Work to complete
**a.** Answer these questions about the excerpt on old mobile versions of Messenger, Word and Excel, one answer per line:
(i) What was the input method called that let you write normally across the screen?
(ii) Besides Pocket Word format, which formats could Pocket Word save to?
(iii) What does the writer call the main problem with Pocket Excel?
**b.** Rewrite the stretch of the excerpt on old mobile Office apps from "And this one" through "of much use.", changing "Pocket Excel" to "Mobile Excel".
**c.** Continue the excerpt on old mobile versions of Messenger, Word and Excel from where it stops.

**** Excerpt to read ****

Oh, that’s right, we can’t do that because this thing is so old that it won’t connect, either to my network or to the Messenger service itself. Sorry. I can tell you that when Messenger 4.7 and 5 was all the rage (well, 5 always was a piece of shit so maybe just 4 then) this was actually a pretty decent mobile version. It worked really well so long as you didn’t want to keep track of more than one conversation. I can’t recall if it worked in the background, but I’m pretty sure it did and would flash up notifications in the “tray” area at the top of the screen.
So here is Pocket Word, a mobile version of Microsoft Word. The blue text I’ve scrawled across the screen is the final input method, Transcriber. Basically in Transcriber mode, you’d just write normally across the screen, and it’d do its best to figure out what you’d written. As shown below, this time it didn’t do too badly. Note that drawing a line like I did was actually a silly thing to do and entirely unsupported, but it had a go at it anyway. Transcriber also had a training and correction app to better adjust to your handwriting. In terms of features… well, it’s no iWork or MobileOffice or whatever you use on the iPad, but for those days it wasn’t too bad:
That’s about the limit of what it could do, but it might have also supported images being displayed. It also had a spell checker, word count, email feature, and a few other little things. It would export them in Pocket Word format, which was easily used by the desktop version of Word, or you could save it directly into 97/2000 DOC format, or even RTF or plain text.
And this one here is Pocket Excel. I didn’t really use this one all that much but from what I remember it was a fairly decent port of Excel, supporting formulas and other stuff. I think it even supported charts. Of course the main problem with it is the screen size; it’s way too small to be of much use.

**** Records ****

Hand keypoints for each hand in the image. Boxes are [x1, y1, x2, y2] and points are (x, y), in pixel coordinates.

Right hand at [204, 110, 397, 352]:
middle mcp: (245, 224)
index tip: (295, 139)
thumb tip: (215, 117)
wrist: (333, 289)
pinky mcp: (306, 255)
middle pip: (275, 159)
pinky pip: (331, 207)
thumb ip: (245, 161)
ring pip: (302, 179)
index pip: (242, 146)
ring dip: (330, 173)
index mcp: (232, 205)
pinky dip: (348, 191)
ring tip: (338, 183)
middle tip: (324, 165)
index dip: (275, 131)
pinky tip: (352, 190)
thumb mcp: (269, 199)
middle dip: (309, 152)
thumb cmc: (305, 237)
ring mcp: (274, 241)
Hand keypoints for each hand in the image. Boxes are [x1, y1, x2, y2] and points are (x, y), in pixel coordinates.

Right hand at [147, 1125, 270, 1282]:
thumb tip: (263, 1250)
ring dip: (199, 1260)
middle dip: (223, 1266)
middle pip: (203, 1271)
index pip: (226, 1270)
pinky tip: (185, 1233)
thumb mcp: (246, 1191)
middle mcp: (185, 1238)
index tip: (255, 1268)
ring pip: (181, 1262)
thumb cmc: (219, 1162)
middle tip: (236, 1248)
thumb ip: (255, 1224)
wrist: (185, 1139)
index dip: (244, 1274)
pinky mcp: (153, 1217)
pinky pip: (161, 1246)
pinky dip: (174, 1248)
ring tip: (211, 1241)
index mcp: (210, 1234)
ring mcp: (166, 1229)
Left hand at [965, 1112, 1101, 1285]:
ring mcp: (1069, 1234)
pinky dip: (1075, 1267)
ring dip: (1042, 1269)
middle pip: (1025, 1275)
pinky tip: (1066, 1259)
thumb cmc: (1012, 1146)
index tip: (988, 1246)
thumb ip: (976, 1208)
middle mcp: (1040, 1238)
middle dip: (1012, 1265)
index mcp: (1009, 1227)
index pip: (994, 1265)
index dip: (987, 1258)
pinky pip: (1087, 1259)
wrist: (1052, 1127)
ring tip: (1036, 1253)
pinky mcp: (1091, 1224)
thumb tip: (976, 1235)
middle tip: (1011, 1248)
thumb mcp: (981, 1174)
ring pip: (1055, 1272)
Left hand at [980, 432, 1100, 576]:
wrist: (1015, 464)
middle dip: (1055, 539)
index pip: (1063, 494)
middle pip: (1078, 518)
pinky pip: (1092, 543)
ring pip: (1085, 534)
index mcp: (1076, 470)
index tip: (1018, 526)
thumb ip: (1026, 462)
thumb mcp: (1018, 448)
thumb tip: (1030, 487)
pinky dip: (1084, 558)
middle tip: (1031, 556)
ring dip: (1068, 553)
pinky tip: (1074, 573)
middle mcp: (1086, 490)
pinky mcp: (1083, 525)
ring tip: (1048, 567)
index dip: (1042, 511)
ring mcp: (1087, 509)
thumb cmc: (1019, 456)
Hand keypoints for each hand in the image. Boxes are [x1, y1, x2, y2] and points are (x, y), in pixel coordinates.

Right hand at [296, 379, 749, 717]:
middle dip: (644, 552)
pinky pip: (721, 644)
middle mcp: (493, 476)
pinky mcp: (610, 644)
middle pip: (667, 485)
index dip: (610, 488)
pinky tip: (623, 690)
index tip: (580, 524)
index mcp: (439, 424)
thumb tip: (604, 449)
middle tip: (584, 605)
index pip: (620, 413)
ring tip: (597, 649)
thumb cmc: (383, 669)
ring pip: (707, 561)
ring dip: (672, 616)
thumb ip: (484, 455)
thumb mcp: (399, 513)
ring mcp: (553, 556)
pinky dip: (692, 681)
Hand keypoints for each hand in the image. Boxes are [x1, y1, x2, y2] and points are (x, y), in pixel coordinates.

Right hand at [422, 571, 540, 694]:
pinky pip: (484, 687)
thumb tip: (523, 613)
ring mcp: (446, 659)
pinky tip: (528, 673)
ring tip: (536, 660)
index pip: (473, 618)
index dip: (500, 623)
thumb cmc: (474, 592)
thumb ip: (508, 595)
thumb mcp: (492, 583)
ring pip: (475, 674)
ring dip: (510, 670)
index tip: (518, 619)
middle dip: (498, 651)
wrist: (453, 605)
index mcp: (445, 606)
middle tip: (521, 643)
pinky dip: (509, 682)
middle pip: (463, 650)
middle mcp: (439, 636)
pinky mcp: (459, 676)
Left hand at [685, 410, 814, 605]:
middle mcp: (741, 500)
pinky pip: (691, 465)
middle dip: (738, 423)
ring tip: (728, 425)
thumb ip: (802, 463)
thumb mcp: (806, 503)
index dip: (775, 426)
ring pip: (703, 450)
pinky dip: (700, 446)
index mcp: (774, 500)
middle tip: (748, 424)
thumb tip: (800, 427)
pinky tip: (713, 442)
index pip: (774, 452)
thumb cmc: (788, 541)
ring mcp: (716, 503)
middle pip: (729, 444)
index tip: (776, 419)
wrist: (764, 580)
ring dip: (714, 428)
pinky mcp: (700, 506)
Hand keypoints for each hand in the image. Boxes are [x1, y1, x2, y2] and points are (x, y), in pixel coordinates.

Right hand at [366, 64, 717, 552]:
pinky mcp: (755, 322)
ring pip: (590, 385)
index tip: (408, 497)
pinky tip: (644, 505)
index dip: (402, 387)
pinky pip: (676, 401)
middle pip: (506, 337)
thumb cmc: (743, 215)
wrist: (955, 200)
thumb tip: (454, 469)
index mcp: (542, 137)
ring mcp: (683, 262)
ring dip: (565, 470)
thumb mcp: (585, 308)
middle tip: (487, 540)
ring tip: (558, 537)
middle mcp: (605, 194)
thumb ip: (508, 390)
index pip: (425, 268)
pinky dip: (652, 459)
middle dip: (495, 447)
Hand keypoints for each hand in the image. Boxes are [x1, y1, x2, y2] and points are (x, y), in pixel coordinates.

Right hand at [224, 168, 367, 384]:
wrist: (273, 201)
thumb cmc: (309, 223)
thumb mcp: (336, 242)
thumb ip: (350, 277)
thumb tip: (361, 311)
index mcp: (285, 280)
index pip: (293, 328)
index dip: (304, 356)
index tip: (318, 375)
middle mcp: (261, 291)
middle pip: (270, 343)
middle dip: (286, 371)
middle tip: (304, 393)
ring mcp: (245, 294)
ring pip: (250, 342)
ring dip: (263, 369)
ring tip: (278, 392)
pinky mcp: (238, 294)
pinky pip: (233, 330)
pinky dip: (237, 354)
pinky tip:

****

Your responses
**a.**
(i) Transcriber
(ii) 97/2000 DOC format, RTF, or plain text
(iii) The screen size: it is way too small to be of much use.

**b.**
And this one here is Mobile Excel. I didn’t really use this one all that much but from what I remember it was a fairly decent port of Excel, supporting formulas and other stuff. I think it even supported charts. Of course the main problem with it is the screen size; it’s way too small to be of much use.

**c.**
Finally there was a media player, a mobile version of Windows Media Player. Generally it wasn’t a bad mobile version; it played a few different file types and generally did a decent job at performance. Of course unless you had a big SD card and were happy with “unwatchable compression” settings, watching an actual movie on this thing was pretty much impossible (practically I mean, not technically). Also the battery probably wouldn’t last that long, and this thing got awful hot to hold. The above shot shows the player “playing” the introductory movie… except it never actually did that, it just displayed a black screen and played the audio. I’ve noticed this behaviour is common to all the Windows Media Player iterations, so I’m going to go ahead and say that it functions identically to the desktop versions, even today!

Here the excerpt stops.